X-RAY ECLIPSE DIAGNOSIS OF THE EVOLVING MASS LOSS IN THE RECURRENT NOVA U SCORPII 2010
journal contributionposted on 01.02.2016, 12:39 by D. Takei, J. J. Drake, M. Tsujimoto, J-U. Ness, Julian Paul Osborne, S. Starrfield, S. Kitamoto
We report the Suzaku detection of the earliest X-ray eclipse seen in the recurrent nova U Scorpii 2010. A target-of-opportunity observation 15 days after the outburst found a 27% ± 5% dimming in the 0.2-1.0 keV energy band at the predicted center of an eclipse.
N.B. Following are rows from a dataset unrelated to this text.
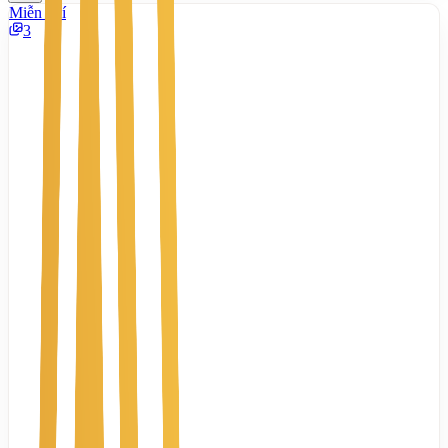
Miễn phí
3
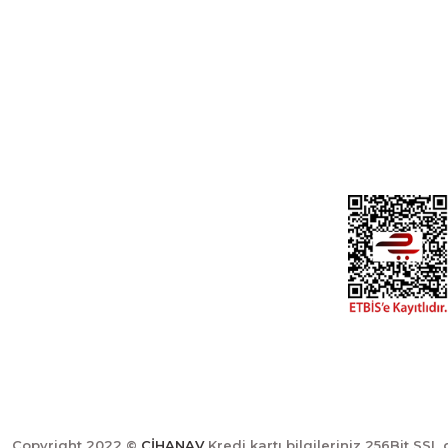
Üyelik
Cihan Av İnş. İth. İhrc. San. Tic. Ltd. Şti.
Özyurt Mah. Nakipoğlu Cad. No:21
Gediz- Kütahya / Türkiye
Yeni Üyelik
Üye Girişi
cihangir@cihanav.com
Şifremi Unut
0274 412 52 47
Copyright 2022 ©
CİHANAV
Kredi kartı bilgileriniz 256Bit SSL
In comparison with the X-ray eclipse depths seen at two later epochs by XMM-Newton, the source region shrank by about 10%-20% between days 15 and 35 after the outburst. The X-ray eclipses appear to be deeper than or similar to contemporaneous optical eclipses, suggesting the X-ray and optical source region extents are comparable on day 15. We raise the possibility of the energy dependency in the photon escape regions, and that this would be a result of the supersoft X-ray opacity being higher than the Thomson scattering opacity at the photosphere due to bound-free transitions in abundant metals that are not fully ionized. Assuming a spherically symmetric model, we constrain the mass-loss rate as a function of time. For a ratio of actual to Thomson opacity of 10-100 in supersoft X-rays, we find an ejecta mass of about 10[Superscript: –7]-10[Superscript: –6] M ☉.